Lucasarts believed that point-and-click adventure gaming was dead, which is what brought this about. Telltale have proved them oh-so-wrong, with two seasons of Sam & Max now released, SBCG4AP and their current release, Wallace and Gromit. (Nice to see some British creations in their roster, I might add.) But there was one game that I, among legions more, was praying for.
Back when I was a kid, Lucasarts became a big name in our house through the Monkey Island series. When we were still knee-high to our folks and messing about on our dad's Amiga 500, we borrowed all 11 (count them) floppy disks of MI2: LeChuck's Revenge from our cousins to play at home. I had to read the dialogue to Marv, but we played the crap out of it.
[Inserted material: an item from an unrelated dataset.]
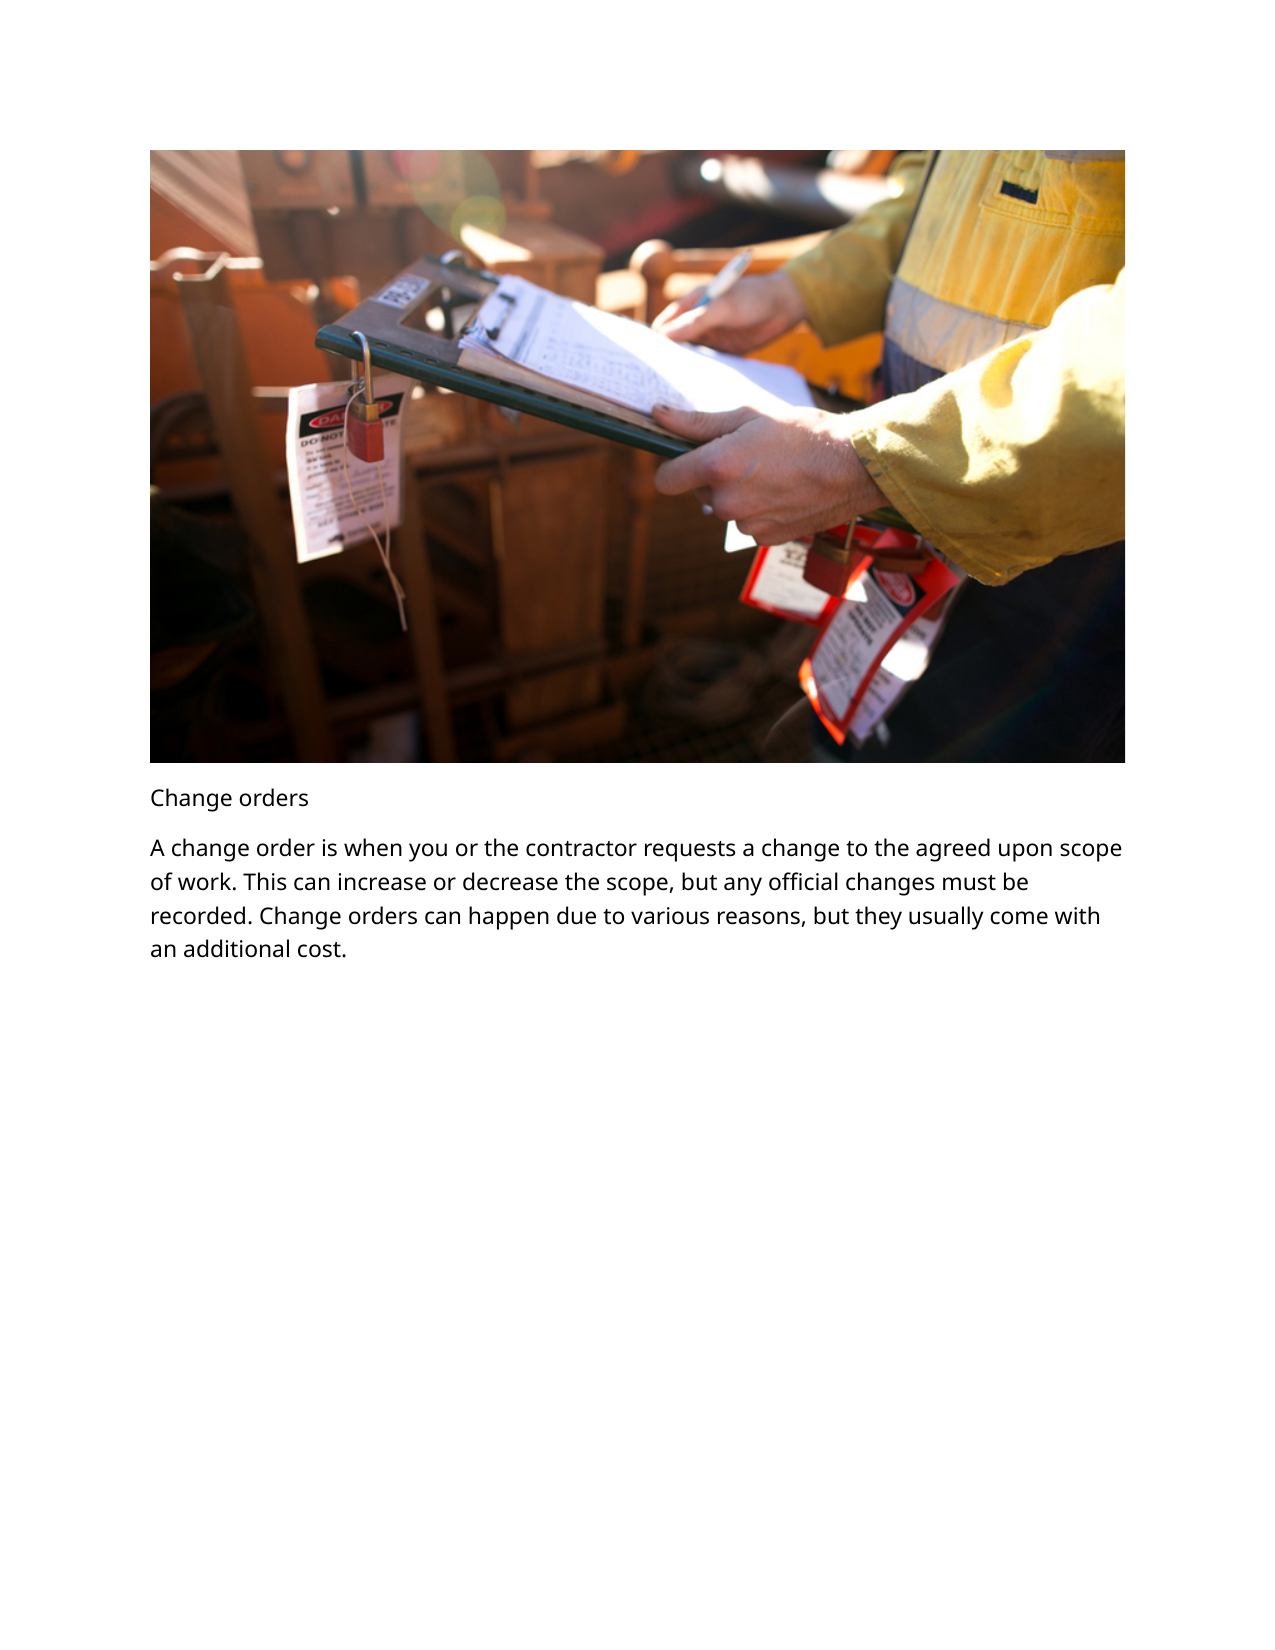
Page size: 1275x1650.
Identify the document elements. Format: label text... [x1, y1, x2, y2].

It was funny, smart, amazingly rendered (for the early 90s), and it appealed as much to us littluns as it did our older cousins. Guybrush Threepwood, in all his pixelly glory, became as an important a name to us as Lion-O or Optimus Prime. When we got a bit older, Marv brought home the first four games in the series for PC, so we played the crap out of it all over again. There's nothing like revisiting childhood memories as good as those.
But when Lucasarts ditched Sam & Max, it seemed to us all that the in-game promises of a fifth MI game might never come true. It just seemed so wrong to let Guybrush and LeChuck's battle go unfinished; wronger still to let the travesty of Escape from Monkey Island be the end ("WHAT? No point-and-click?!") With Telltale making leaps and bounds in the gaming world, surely it would only be right for them to take up the challenge.
Well, on Monday, Telltale and Lucasarts revealed one of the best-kept secrets of the decade. From Telltale: 'Tales of Monkey Island', a brand-new five part adventure with Guybrush and the gang. From Lucasarts: 'The Secret of Monkey Island: Special Edition', a completely faithful reworking of the original game, now in 3D graphics and with full voice-acting.
What Pook heard from my room: "No way! NO FREAKIN' WAY!! AAAAGH!"
The conversation I had with Marv over the phone, upon my discovery:
me: "Marv! Something awesome has happened!"
Marv: "What?"
me: "You know Telltale? The Sam & Max games?"
Marv: "Yeah..."
me: "Guess what they've done, dude! Guess what's out next month!"
Marv: (silence as he realises) "No way..."
me: "Monkey Island! Guybrush is back, man!"
(mutual screaming)
So, just a teensy bit excited about this one. We've only been waiting, oh, nine years or so. July 7th seems like an eternity away right now, but 'pon Neptune's navel, 'tis sure to be worth the wait.